Non-Medical Clear Liquid Diets
Non-medical clear liquid diets are similar to medical diets in terms of liquid and food content and overall duration. However, these diets are not medically prescribed or supervised. Some individuals start clear liquid diets to lose weight, as clear liquids tend to be much lower in calories than solid foods, and calorie deficits help dieters shed unwanted pounds. It should be noted that this is not a healthy, safe, or sustainable way to lose weight. If you are planning on starting a weight loss plan, consult your doctor, nutritionist, or registered dietician.
Intestinal cleansing is another common use of a clear liquid diet. Sometimes referred to as a detox, consumption of clear liquids for a set amount of time may help to ease constipation and clear the intestines of excess buildup.
Introducing Solid Food Again
Individuals who complete medically supervised clear liquid diet plans generally receive specific instructions on introducing solid foods back into their systems. Gradual reintroduction of solid foods can help to prevent unwelcome side effects such as nausea or bloating, so it’s important to avoid eating too fast or consuming too much solid food at once, even if you are hungry.
Cooked vegetables are easier to digest following a liquid diet, and bland foods, such as well-cooked oatmeal and brown rice, are generally well-tolerated when introduced slowly and in small amounts. Other options may include pudding and ice cream. Specific food items can vary depending on the doctor’s orders.
Managing Hunger and Cravings
A lowered calorie intake and substituting liquid food for solid can lead to increased hunger and cravings for sweets and salty foods. One way to manage sweet cravings is to consume fruit juices (without pulp) or to incorporate different flavors of gelatin. Salt cravings can often be handled by drinking beverages containing electrolytes. You can also include chicken or vegetable broth in your diet plan for an added touch of salt.

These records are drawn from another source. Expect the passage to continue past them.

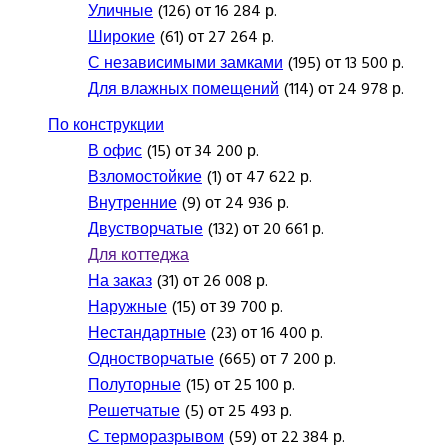
Уличные
(126) от 16 284 р.
Широкие
(61) от 27 264 р.
С независимыми замками
(195) от 13 500 р.
Для влажных помещений
(114) от 24 978 р.
По конструкции
В офис
(15) от 34 200 р.
Взломостойкие
(1) от 47 622 р.
Внутренние
(9) от 24 936 р.
Двустворчатые
(132) от 20 661 р.
Для коттеджа
На заказ
(31) от 26 008 р.
Наружные
(15) от 39 700 р.
Нестандартные
(23) от 16 400 р.
Одностворчатые
(665) от 7 200 р.
Полуторные
(15) от 25 100 р.
Решетчатые
(5) от 25 493 р.
С терморазрывом
(59) от 22 384 р.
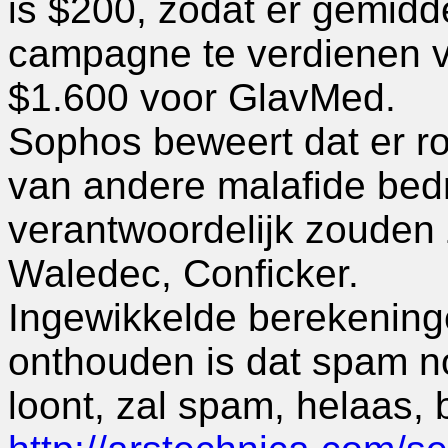
is $200, zodat er gemidd
campagne te verdienen v
$1.600 voor GlavMed.
Sophos beweert dat er ron
van andere malafide bedr
verantwoordelijk zouden 
Waledec, Conficker.
Ingewikkelde berekeninge
onthouden is dat spam nog
loont, zal spam, helaas, 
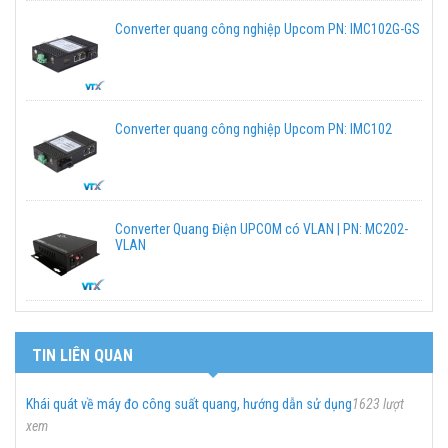
Converter quang công nghiệp Upcom PN: IMC102G-GS
Converter quang công nghiệp Upcom PN: IMC102
Converter Quang Điện UPCOM có VLAN | PN: MC202-
VLAN
TIN LIÊN QUAN
Khái quát về máy đo công suất quang, hướng dẫn sử dụng
1623 lượt
xem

To help prevent hunger cravings, many dieticians recommend including clear protein drinks in liquid diet plans. Chicken broth, bouillon, and vegetable broth are also excellent options to help keep hunger and cravings at bay.
Clear Liquid Diets Are Not the Same as Liquid Diets
Liquid diets are often prescribed to candidates two weeks before bariatric surgery — a surgery that surgically shrinks the size of a person’s stomach — to help prepare their bodies for surgery and encourage pre-surgery weight loss.

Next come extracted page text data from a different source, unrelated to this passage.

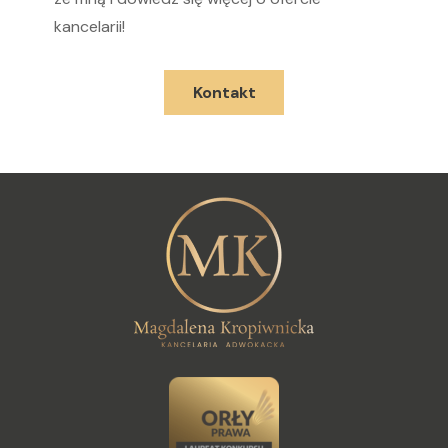
kancelarii!
Kontakt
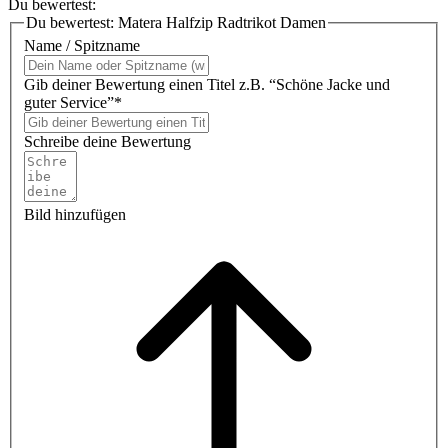
Du bewertest:
Du bewertest:
Matera Halfzip Radtrikot Damen
Name / Spitzname
Gib deiner Bewertung einen Titel z.B. “Schöne Jacke und
guter Service”*
Schreibe deine Bewertung
Bild hinzufügen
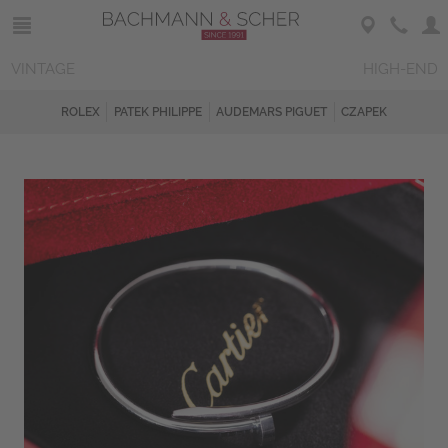
VINTAGE
HIGH-END
ROLEX
PATEK PHILIPPE
AUDEMARS PIGUET
CZAPEK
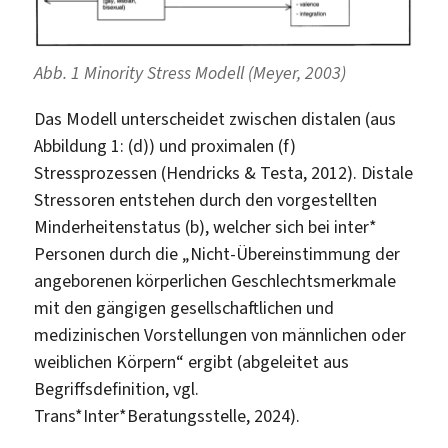
Abb. 1 Minority Stress Modell (Meyer, 2003)
Das Modell unterscheidet zwischen distalen (aus
Abbildung 1: (d)) und proximalen (f)
Stressprozessen (Hendricks & Testa, 2012). Distale
Stressoren entstehen durch den vorgestellten
Minderheitenstatus (b), welcher sich bei inter*
Personen durch die „Nicht-Übereinstimmung der
angeborenen körperlichen Geschlechtsmerkmale
mit den gängigen gesellschaftlichen und
medizinischen Vorstellungen von männlichen oder
weiblichen Körpern“ ergibt (abgeleitet aus
Begriffsdefinition, vgl.
Trans*Inter*Beratungsstelle, 2024).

In addition to weight loss, the liquid diet can help patients boost their protein levels, which aids in wound healing and helps train the body to lose fat as opposed to muscle mass. However, this diet includes much more than clear liquids and does not generally allow for the consumption of sugar.
If you’re ever unsure about what type of diet your doctor wants you to follow, ask for clarification.

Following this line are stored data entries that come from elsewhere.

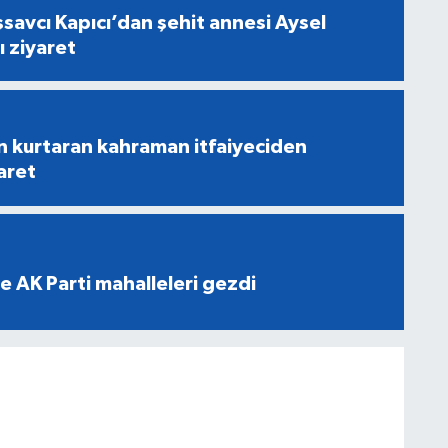
savcı Kapıcı’dan şehit annesi Aysel
ı ziyaret
n kurtaran kahraman itfaiyeciden
aret
e AK Parti mahalleleri gezdi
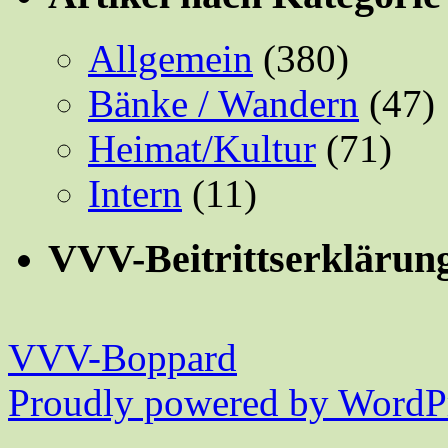
Allgemein
(380)
Bänke / Wandern
(47)
Heimat/Kultur
(71)
Intern
(11)
VVV-Beitrittserklärun
VVV-Boppard
Proudly powered by WordPr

Diet Benefits and Risk Factors
Clear liquid diets provide nutrients, electrolytes, and hydration to individuals who cannot consume solid foods. A clear liquid diet can help ensure the intestines are cleared for physicians and surgeons to perform medical tests and medical procedures. The mild formulation of a clear liquid diet can also provide relief from nausea and vomiting in individuals with intestinal or digestive conditions.
One of the biggest risks or challenges of the clear liquid diet is maintaining adequate nutrition levels, even though these diets are generally short-term in duration. Additional risk factors include dehydration (if you don’t consume enough liquid or follow the diet exactly), low protein levels, and low energy, which can lead to increased tiredness and irritability.
Clear liquid diets may also trigger abdominal discomfort and cramping in certain individuals, which should be addressed immediately by a physician. To lower your risk of experiencing complications during a clear liquid diet, follow your physician’s instructions exactly and immediately report any adverse effects.